Auch diesmal waren neue Gäste dabei, die äußert positive Rückmeldungen von sich gaben. Das freut mich sehr. Vielen Dank! Ich bin immer froh, neue Gesichter zu sehen! Ihr dürft immer Freunde und Bekannte mitbringen!

Jemand erzählte mir, er hatte wieder das Bild vor sich, wie ich das aller erste Mal dort gespielt hatte — beim „Floorspot“ Abend, 3 Lieder ohne Verstärkung. Damals hat man mich nicht bis ganz hinten gehört. Er meinte, es hat sich schon sehr viel getan seit damals — zum Besseren. Ich kann mich noch gut an den Abend erinnern — ein netter junger Mann leihte mir sein Stimmgerät und zeigte mir noch, wie es funktioniert. Wie peinlich! Aber wie soll ich mich auskennen wenn ich mich nicht auskenne? Jetzt kenne ich mich aus!

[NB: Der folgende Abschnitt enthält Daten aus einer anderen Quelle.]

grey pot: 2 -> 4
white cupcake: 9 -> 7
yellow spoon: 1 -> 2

Besonderen Dank gilt den treuen Seelen, die mir bis 2 Uhr Früh Gesellschaft leisteten. Es lohnte sich, dass ich ohne Auto unterwegs war! Am nächsten Tag beim Brunch waren wir etwas daneben — aber geteiltes Leid ist bekanntlich halb so schlimm.

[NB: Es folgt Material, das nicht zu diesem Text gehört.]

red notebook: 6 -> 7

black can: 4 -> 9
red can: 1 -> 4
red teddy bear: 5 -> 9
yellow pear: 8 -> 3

Nach einem 4-stündigem Brunch waren wir einigermaßen satt und machten uns auf dem Weg nach Hause. Meine Füße entschieden sich doch für das Museumsquartier. Ich besuchte das Leopold Museum. Es war sehr nett. Nachher wollte ich zurück in die Wohnung fahren, da gingen die Füße schon wieder anders. Ich wanderte durch die Straßen und genoß die Erinnerungen, die auftauchten. In 18 Jahren sammeln sich doch einige an — und Straßen, Geschäfte, Lokale, Bezirke wirken wie gedrückte Knöpfe, die sie hochrufen.

Und schon stand ich vor dem Kleinen Café am Franziskanerplatz. Wie viele Abende ich dort verbrachte! Aus einem mir unbekannten Grund (Tequila? Martini Bianco? Bier?) fanden dort immer die langen und ernsten Diskussionen statt. Ab und zu kam der Pächter (Hanno Pöschl) vorbei und spendierte eine Runde. Einmal schimpfte er und meinte, wir sollten nicht so ernst schauen! Das Leben ist doch schön!

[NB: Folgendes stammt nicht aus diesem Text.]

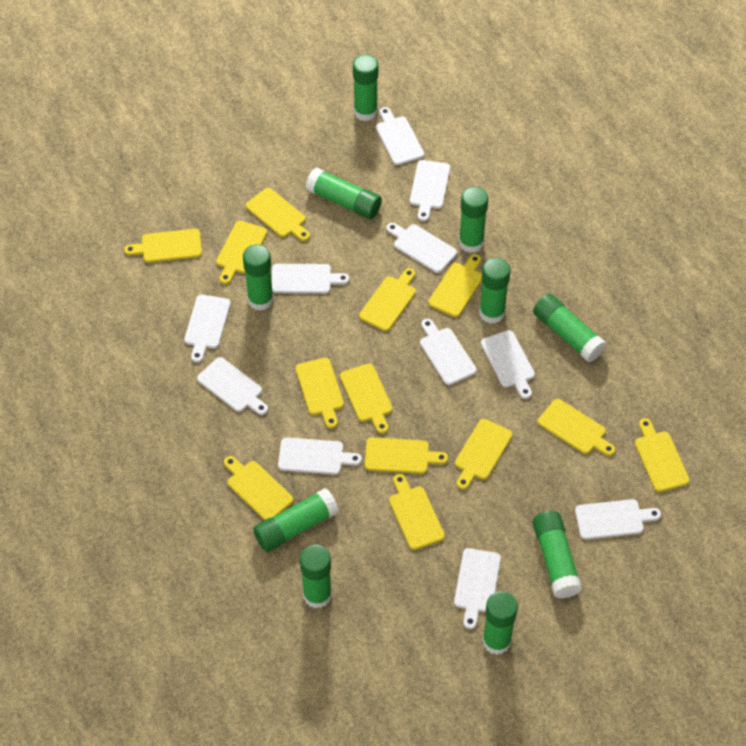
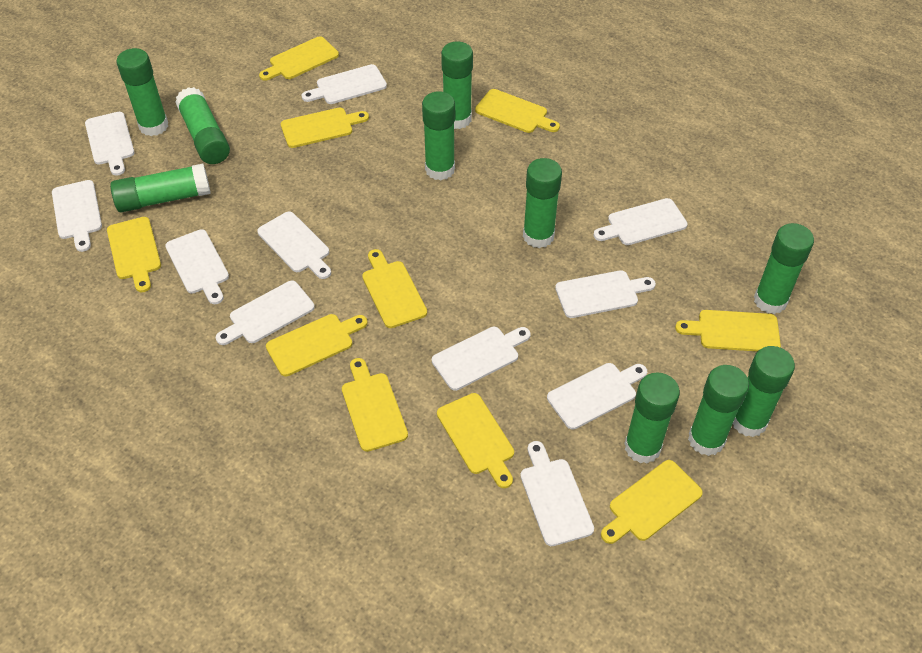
yellow cutting board: 13 -> 10

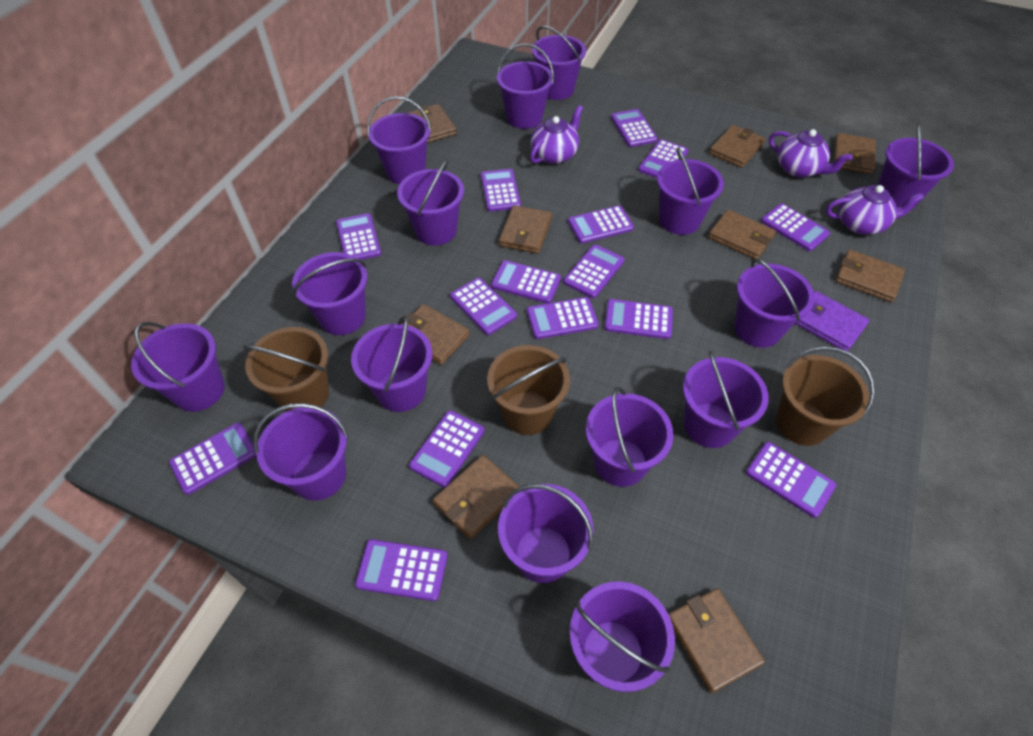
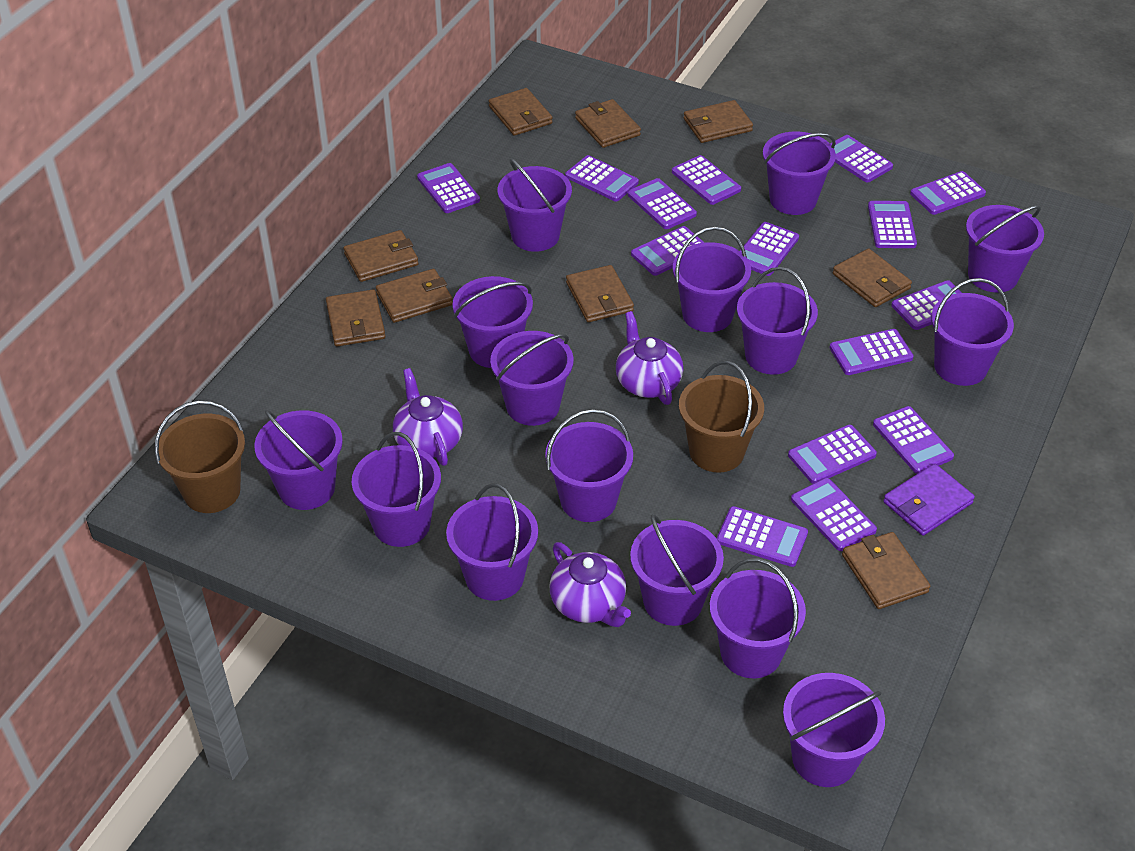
brown bucket: 3 -> 2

Zuerst traute ich mich kaum, hinein zu gehen. Inzwischen sitzen andere Stammgäste dort. Stattdessen suchte ich Zuflucht in der Kirche vis-a-vis. Aber dort fand gerade eine Messe statt. Anstatt Kerzen anzuzünden, gab ich dem Bettler die Münze und ging wieder zurück ins Café.

Ich bestellte ein Martini Bianco, ganz sicher, dass ich ihn genießen würde — Entspannung pur und ohne ernste Gespräche (nicht einmal Selbstgespräche!). Ich holte eine Zeitung und bemühte mich, das Kinoprogramm zu studieren. Leider ist das Licht dort etwas schwach und — na ja, ihr wisst schon. Ich wollte eh nicht wirklich ins Kino gehen. Die Lesebrille in der Handtasche gilt noch als Dekor. Ich wollte sie noch nicht einweihen. Doch nicht im Kleinen Café!

Danach besuchte ich eine Freundin, die leider nicht zum Konzert kommen konnte. Ich wollte nur bis 10 Uhr Nachts bleiben, aber als ich erfuhr, dass sie am nächsten Tag frei hatte… wurde es etwas später. Es war ein wunderbarer Absturz. Um 3 Uhr war ich wieder in meiner „Wohnung“. Vor lauter Freude war ich um 7 Uhr in der Früh fit und fuhr los nach Linz — zum gemütlichen Frühstück mit einer anderen Freundin. Nach zwei Pausen und natürlich mit den Toten Hosen als Unterstützung („Reich und Sexy II“ ist eine ausgezeichnete Road-Trip CD), kam ich frisch und munter in Nüziders an.

Ich danke Euch! Für die Freundschaft, die Unterstützung, und dafür, dass ihr da seid!

P.S. Heuer bat ich jemanden, die Spenden einzusammeln, da ich letztes Jahr vor lauter Aufregung komplett vergessen hatte. Sie bastelte einen Spenden-Box und sammelte fleißig. Vielen Dank! Es hat für die Saalmiete und sogar für die Taxifahrt danach gereicht!